Hari ini aku sengaja ijin tidak
kerja, aku sudah membuat janji dengan wanita berdress merah itu. Aku akan
menemuinya di kedai yang terletak di ujung perempatan jalan. Aku sudah duduk di
meja favoritku, meja dengan disisi kanan langsung terbataskan oleh kaca transparan, pemandangan
orang berjalan, kendaraan dan hal-hal yang berlalu-lalang terlihat jelas.
Setelah menunggu sepuluh menit, akhirnya Zahra datang, sore ini dia tidak
mengenakan dress berwarna merah maupun payung berwarna merah yang biasanya ia
kenakan. Zahra memiliki rambut panjang bergelombang, kulitnya putih tanpa
cacat, bibirnya manis berwarna merah muda, laki-laki mana yang tidak
terhipnotis dengan keindahaan ciptaan Tuhan itu.
Zahra datang dengan terbalutkan
tshirt putih bergambar tokoh kartun Doraemon, lalu disampulnya tshirt itu dengan
cardigan berwarna merah muda. Ia tampak manis dan lebih santai. Disampirkannya
tas kecil berwarna coklat muda di lengan kanan.

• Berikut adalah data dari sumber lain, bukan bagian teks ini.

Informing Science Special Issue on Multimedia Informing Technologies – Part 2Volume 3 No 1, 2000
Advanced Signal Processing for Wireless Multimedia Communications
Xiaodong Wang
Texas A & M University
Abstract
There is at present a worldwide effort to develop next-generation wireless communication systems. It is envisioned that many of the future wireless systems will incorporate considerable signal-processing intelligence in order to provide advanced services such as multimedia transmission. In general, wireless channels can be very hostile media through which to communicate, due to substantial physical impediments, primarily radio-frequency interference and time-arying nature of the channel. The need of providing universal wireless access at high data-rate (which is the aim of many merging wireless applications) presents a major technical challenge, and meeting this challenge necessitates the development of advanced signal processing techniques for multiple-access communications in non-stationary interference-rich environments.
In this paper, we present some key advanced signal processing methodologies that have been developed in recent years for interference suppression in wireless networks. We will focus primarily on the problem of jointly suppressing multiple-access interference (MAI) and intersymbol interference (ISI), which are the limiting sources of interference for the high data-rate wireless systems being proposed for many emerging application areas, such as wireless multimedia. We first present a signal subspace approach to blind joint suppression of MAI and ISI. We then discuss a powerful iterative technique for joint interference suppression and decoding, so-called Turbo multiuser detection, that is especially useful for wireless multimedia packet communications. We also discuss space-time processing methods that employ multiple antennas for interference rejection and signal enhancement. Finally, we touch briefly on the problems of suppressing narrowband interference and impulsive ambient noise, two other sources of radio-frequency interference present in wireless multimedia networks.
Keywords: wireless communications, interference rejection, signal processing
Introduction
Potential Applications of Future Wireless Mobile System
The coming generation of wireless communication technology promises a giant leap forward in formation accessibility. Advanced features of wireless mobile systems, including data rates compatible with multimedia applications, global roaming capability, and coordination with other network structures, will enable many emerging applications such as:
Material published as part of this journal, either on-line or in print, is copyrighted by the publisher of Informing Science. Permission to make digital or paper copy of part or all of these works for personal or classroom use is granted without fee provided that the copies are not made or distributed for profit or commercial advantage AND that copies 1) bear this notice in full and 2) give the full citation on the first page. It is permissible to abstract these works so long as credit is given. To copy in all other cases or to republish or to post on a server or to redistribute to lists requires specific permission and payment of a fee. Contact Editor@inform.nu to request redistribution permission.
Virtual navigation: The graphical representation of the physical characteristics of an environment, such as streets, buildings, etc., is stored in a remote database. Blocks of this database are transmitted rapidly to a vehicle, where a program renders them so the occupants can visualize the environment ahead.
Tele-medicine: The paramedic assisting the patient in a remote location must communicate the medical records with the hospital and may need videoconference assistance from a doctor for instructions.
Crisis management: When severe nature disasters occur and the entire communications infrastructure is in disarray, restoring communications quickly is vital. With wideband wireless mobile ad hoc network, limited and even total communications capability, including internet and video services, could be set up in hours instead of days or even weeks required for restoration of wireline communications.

“Hey, sudah lama kau menunggu?”
Zahra berjalan menghampiriku.
“Baru sebentar, duduk.” Balas
Anggara. “Aku pikir kau akan mengenakan dress merah dan payung merah itu lagi,
kostum yang biasa bersamamu dan hujan.” Ejekku.
“Aku pikir kau akan mengenakan
kemeja putih bergaris dan jas hitam lagi, seperti ketika kau menyapaku dari
halte bus.” Zahra membalas seraya terkekeh.
“Ah, kau bisa saja, Zahra.”
Anggara mengangkat tangan
kanannya, menginsyaratkan pramusaji agar menghampirinya, tak lama seorang
pramusaji menghampirinya dengan membawa selembaran menu dan secarik kertas
berserta pena, memang itu adalah barang yang selalu bersama mereka.
“Coklat panasnya satu lagi, mas.”
Anggara memesan satu cangkir coklat panas lagi.
“Ada lagi, mas?” Pramusaji
bertanya.
“Sudah itu saja.”
“Baik, saya ulangi pesanannya,
satu coklat panas.” Pramusaji mengulang pesanan Anggara.
Anggara hanya menggangguk, lalu
tanpa diperintah pramusaji berputar haluan dan meninggalkan mereka menuju
dapur. Biasanya jika tidak sedang sibuk, Anggara memang sering menikmati beberapa
cangkir coklat panas disini, tapi beberapa hari belakangan ini aku penasaran
dengan wanita yang selalu bermain bersama hujan, sekarang pun aku masih
penasaran setelah wanita itu berada satu meja denganku.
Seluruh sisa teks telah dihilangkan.